We are excited to share that DeepInfra is now a supported inference provider in Hugging Face Hub.
DeepInfra joins the growing ecosystem and powers the breadth and capabilities of serverless inference directly on the hub’s model page. Inference providers are also seamlessly integrated into client SDKs (both JS and Python), making it very easy to use different models with your preferred provider.
DeepInfra is a serverless AI inference platform that offers the most cost-effective per-token pricing in the industry. With a catalog of over 100 models, DeepInfra allows developers to easily integrate a wide range of AI capabilities into their applications with minimal setup.
DeepInfra supports a wide range of model types, from LLM to text-to-image, text-to-video, embedding, and more.
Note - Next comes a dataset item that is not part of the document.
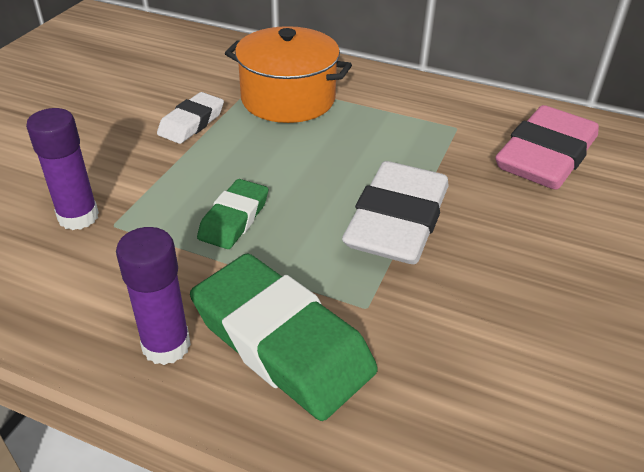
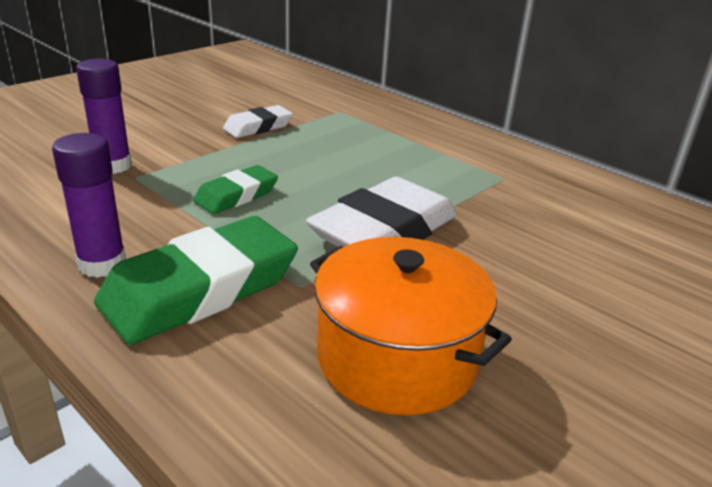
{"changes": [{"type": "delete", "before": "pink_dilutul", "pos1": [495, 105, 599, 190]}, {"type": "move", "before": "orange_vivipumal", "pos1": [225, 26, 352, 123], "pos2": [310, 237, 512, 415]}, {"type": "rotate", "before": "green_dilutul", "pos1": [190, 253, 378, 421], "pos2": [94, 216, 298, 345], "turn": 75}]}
As part of this initial integration, DeepInfra will begin supporting conversation and text generation tasks in Hugging Face, providing access to popular openweight LLMs such as DeepSeek V4, Kimi-K2.6, and GLM-5.1. Support for additional tasks (text to image conversion, text to video conversion, embedding, etc.) will also be rolled out soon.
To learn more about using DeepInfra as an inference provider, please visit our dedicated documentation page.
See here for a complete list of models supported by DeepInfra.
Follow DeepInfra on Hugging Face: https://huggingface.co/DeepInfra.
structure
Inside the website UI
User account settings allow you to: Set your own API key for the provider you signed up with. If no custom key is configured, requests are routed through HF. Order providers according to priority. This applies to widgets and code snippets on model pages.

As mentioned earlier, there are two modes when calling an inference provider: Custom Key (the call is sent directly to the inference provider using the corresponding inference provider’s own API key) Routed by HF (in that case no token from the provider is required and the charges are applied directly to your HF account and not to the provider’s account)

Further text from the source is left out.